The Attempt at a Solution
The [itex] \Rightarrow [/itex] direction:
By the definition of the supremum, [itex] s [/itex] is an upper bound.
Thus [itex] s \geq x [/itex] for all [itex] x \in S [/itex], so [itex] s - x \geq 0 [/itex]. Then [itex] |s - x| = s - x < \epsilon [/itex], by the result mentioned above.
The [itex] \Leftarrow [/itex] direction:
Suppose that [itex] s \in \mathbb{R} [/itex] is an upper bound of [itex] S [/itex] and that for all [itex] \epsilon > 0 [/itex], there exists [itex] x \in S [/itex] such that [itex] |s - x| < \epsilon [/itex]. Now suppose for a contradiction that [itex] s [/itex] is not the supremum of [itex] S [/itex]. Then there exists an upper bound [itex] u [/itex] of [itex] S [/itex] with [itex] u < s [/itex].

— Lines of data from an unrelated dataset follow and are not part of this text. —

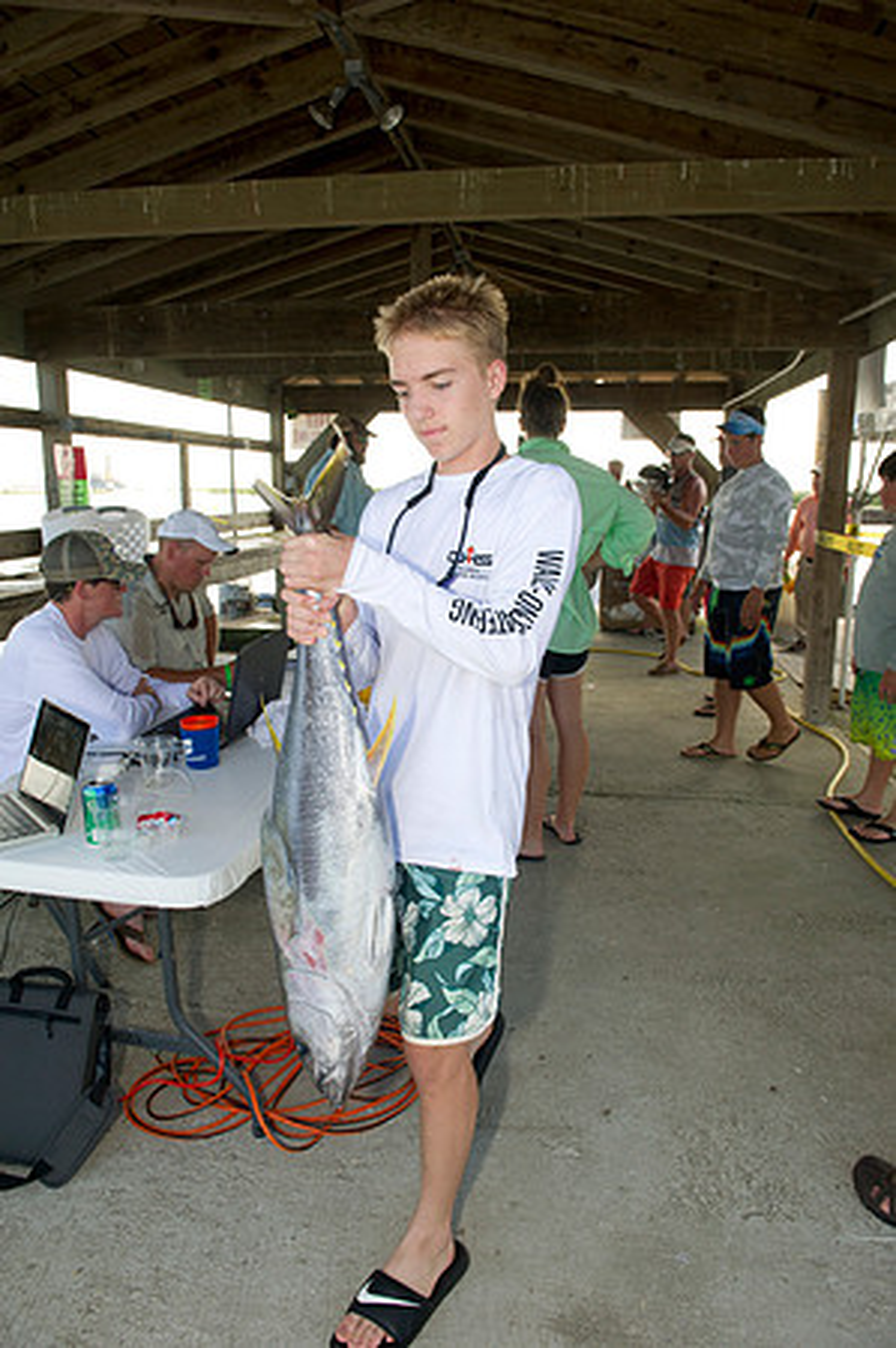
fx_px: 898
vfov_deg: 73.8
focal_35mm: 24
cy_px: 674
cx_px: 448
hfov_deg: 53.0
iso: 320
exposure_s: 1/250
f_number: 7.1
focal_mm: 24
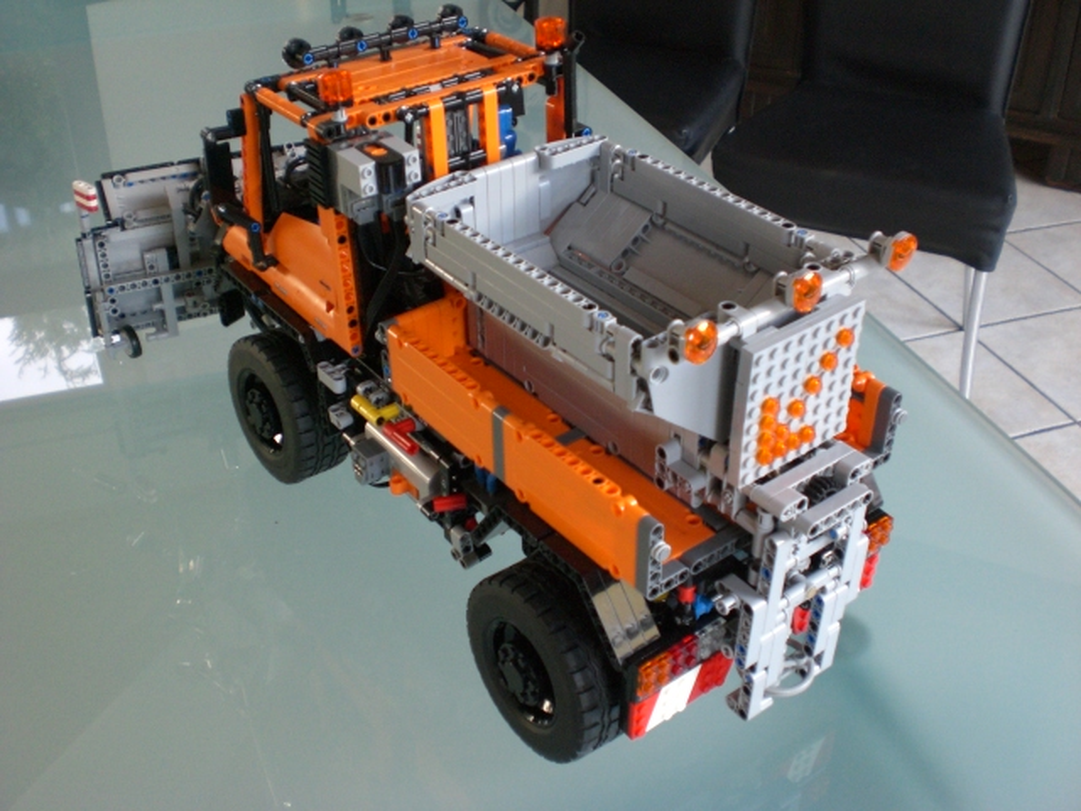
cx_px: 540
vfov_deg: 37.7
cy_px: 406
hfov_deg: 49.0
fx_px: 1187
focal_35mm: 38
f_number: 3.1
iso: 200
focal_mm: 6.3
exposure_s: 1/80
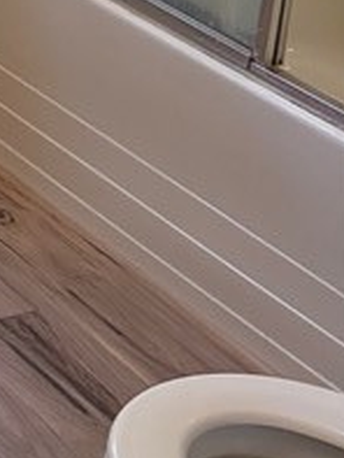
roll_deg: +0.3
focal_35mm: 135
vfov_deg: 13.8
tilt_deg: -17.9
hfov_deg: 9.5
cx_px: -537
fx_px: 1787
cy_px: -198
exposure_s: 1/176
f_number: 1.6
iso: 125
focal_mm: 5.96
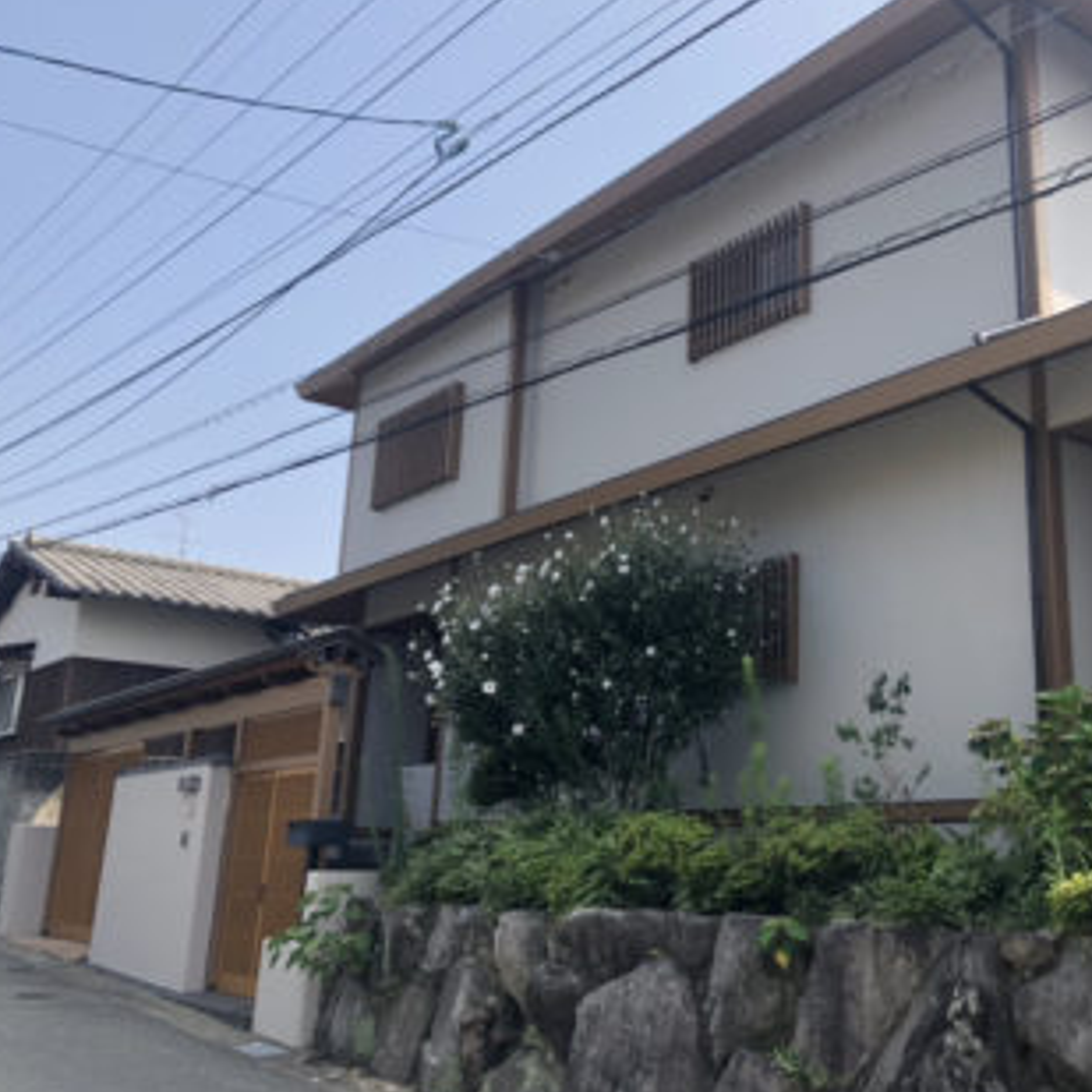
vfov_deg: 46.0
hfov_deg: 45.2
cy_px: 518
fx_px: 1285
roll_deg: -0.1
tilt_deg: +15.0
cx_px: 746
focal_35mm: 36
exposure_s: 1/1312
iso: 20
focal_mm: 3.99
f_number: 1.8
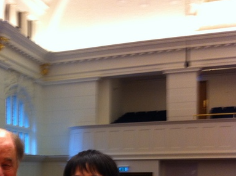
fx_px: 496
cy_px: 176
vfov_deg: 19.5
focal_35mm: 73
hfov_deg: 25.2
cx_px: -9
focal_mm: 3.85
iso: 100
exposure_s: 1/17
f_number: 2.8
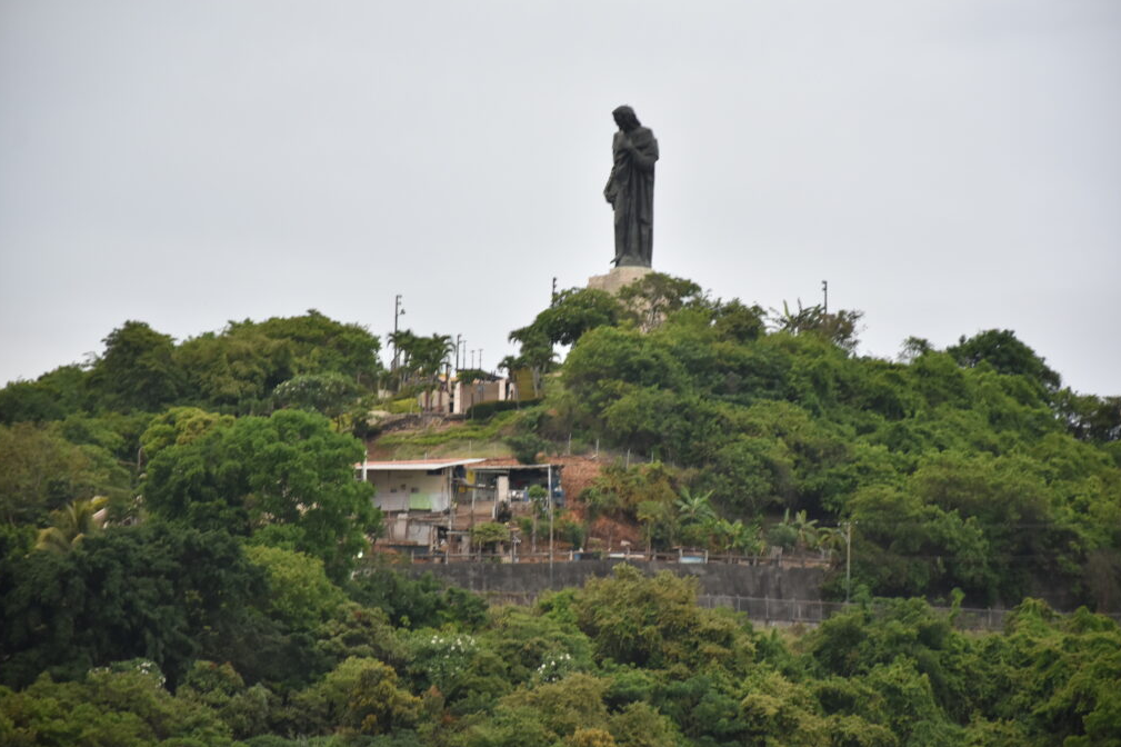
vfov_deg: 6.9
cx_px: 557
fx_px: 6163
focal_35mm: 198
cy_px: 374
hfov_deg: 10.4
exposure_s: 1/200
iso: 640
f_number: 5.6
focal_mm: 130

But since [itex] S [/itex] is bounded above, it does have a supremum. Call the supremum [itex] t [/itex]. We have that [itex] t \leq s [/itex], and for every [itex] \epsilon > 0 [/itex], there exists [itex] y \in S [/itex] such that [itex] |t - y| < \epsilon [/itex].I'm wondering whether there are any logical errors so far, and whether someone could give me a tiny hint as to whether I'm on the right track, and what I might think about next. I'm posting here rather than Math.SE because I would prefer "Socratic" help rather than an answer. Thanks!